▶ **Selection**:
When it’s time for your annual job review at work and your boss rates you “competent” that’s not a time for celebration. A “competent” rating means you won’t be fired, but you probably won’t be getting a raise or promotion either.
A competent performance is indeed a low bar…everywhere but in politics where it appears beyond reach. No wonder only about 25 percent of voters think government can solve problems.
As we approach another election year, demonstrating to voters that you are at least competent to govern will be a challenge.
Thanks to Donald Trump, chaos replaced competence and nonsense drowned out common sense. Disinformation and distrust locked up the levers of power.
Government failed the competency standard by failing to fix roads and bridges (remember how many times Trump proclaimed Infrastructure Week), improve health care instead of dismantling it, act on climate change instead of ignoring it and crafting a serious, comprehensive immigration plan.
Jon Tester is a three-term senator from Montana. He’s a Democrat in a state Trump won by 20 percentage points. Last week he addressed competence.
“The American people expect their government to work,” said Tester, a farmer and former music teacher. “There’s a pile of bills that have come through the House that are piling up in the Senate. We could have been doing a lot of these bipartisan bills…no brainers. But we haven’t. McConnell hasn’t brought them up. Let’s do a little deliberating and let’s do a little debating. Why is he holding them up? You got me.”

▶ **Given task 1**: According to the column on competence in government, about what share of voters think government can solve problems?
▶ **Given task 2**: Summarize the column on competence in government in two sentences.
▶ **Given task 3**: Extend the column on competence in government past its final sentence.
The material that comes after the column is separate from it.

▶ **Records provided**:
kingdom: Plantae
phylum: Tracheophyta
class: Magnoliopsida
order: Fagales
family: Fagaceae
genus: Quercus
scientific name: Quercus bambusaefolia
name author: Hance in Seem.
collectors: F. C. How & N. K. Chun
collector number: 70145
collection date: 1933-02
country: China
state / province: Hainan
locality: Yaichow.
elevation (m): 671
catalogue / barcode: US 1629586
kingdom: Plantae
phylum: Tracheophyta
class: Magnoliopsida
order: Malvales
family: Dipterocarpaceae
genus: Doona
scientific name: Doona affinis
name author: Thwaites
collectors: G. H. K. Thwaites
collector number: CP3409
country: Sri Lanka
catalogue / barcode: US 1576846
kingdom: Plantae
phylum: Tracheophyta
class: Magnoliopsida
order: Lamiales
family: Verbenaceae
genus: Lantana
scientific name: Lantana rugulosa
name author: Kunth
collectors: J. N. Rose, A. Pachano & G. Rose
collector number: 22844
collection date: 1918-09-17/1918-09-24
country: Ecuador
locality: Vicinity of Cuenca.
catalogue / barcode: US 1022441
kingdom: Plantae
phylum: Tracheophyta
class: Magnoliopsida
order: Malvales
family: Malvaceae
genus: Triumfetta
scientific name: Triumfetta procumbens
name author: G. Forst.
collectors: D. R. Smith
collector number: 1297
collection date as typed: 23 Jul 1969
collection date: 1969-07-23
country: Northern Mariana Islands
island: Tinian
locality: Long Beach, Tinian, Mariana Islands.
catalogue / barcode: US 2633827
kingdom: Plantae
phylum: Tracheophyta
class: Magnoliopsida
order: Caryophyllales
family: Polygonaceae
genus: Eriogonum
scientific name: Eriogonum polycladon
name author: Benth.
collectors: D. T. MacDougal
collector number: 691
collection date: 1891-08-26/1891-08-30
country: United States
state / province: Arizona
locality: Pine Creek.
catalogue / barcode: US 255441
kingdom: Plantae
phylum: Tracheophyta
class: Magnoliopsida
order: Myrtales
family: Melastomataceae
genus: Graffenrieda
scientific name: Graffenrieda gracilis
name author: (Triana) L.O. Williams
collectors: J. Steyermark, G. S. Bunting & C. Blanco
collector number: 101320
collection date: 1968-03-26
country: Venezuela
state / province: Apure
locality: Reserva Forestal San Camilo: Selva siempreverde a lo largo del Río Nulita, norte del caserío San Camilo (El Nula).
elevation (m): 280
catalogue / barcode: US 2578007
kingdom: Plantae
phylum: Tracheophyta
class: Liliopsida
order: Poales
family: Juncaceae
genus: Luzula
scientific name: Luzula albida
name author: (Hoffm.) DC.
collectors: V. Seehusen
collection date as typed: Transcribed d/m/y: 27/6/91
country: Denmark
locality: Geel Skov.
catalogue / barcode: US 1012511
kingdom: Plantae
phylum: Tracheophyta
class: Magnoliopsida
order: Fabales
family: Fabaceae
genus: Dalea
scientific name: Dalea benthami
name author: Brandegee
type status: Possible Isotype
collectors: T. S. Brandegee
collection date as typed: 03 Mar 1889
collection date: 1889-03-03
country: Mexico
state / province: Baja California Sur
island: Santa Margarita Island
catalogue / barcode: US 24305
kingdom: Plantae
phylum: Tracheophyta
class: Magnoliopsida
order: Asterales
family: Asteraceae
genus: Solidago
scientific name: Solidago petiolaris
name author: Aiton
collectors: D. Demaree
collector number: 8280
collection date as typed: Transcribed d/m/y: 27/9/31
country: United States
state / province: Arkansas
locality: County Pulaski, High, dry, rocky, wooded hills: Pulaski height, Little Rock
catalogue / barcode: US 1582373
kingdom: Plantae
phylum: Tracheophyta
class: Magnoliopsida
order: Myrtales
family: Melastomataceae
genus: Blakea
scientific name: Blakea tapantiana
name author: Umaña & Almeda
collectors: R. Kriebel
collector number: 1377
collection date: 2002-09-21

▶ **Response 1**: About 25 percent.

▶ **Response 2**: The column argues that competence is a low bar everywhere except in politics, where government has failed to fix infrastructure, improve health care, act on climate change or craft a serious immigration plan, and it blames Donald Trump for replacing competence with chaos. It cites Montana Democrat Jon Tester, who said Americans expect their government to work and faulted McConnell for holding up bipartisan bills from the House in the Senate.

▶ **Response 3**:
He’s talking about some 400 bills, 275 of them nonpartisan, passed by the Democrat-controlled House that are piled on Majority Leader Mitch McConnell’s desk while he’s busy getting marginally competent, right-wing federal judges confirmed.
A competent leader needs more than a catchy slogan.
Trump won the White House by riling up voters’ fear, anger and sense of grievance with effective marketing. Thanks to catchy slogans, he captured just enough electoral votes.
“Build the Wall,” is not an immigration strategy. Instead of a plan, Trump offered technology that became obsolete in the 16th century to solve a 21st century problem.
“Drain the Swamp” doesn’t mean appointing, and then firing, a record number of ethically challenged officials.
He’s staked his re-election on a robust economy. But while overall growth has been solid, the areas of weakness have come precisely in those things Trump tried to stimulate. Trump’s only major legislative accomplishment was a huge tax cut for corporations that was supposed to lead to a surge in investment. Instead, corporations pocketed the money, and business investment fell. His trade war was supposed to shrink the trade deficit and revive U.S. manufacturing. But the trade deficit widened and manufacturing shrank.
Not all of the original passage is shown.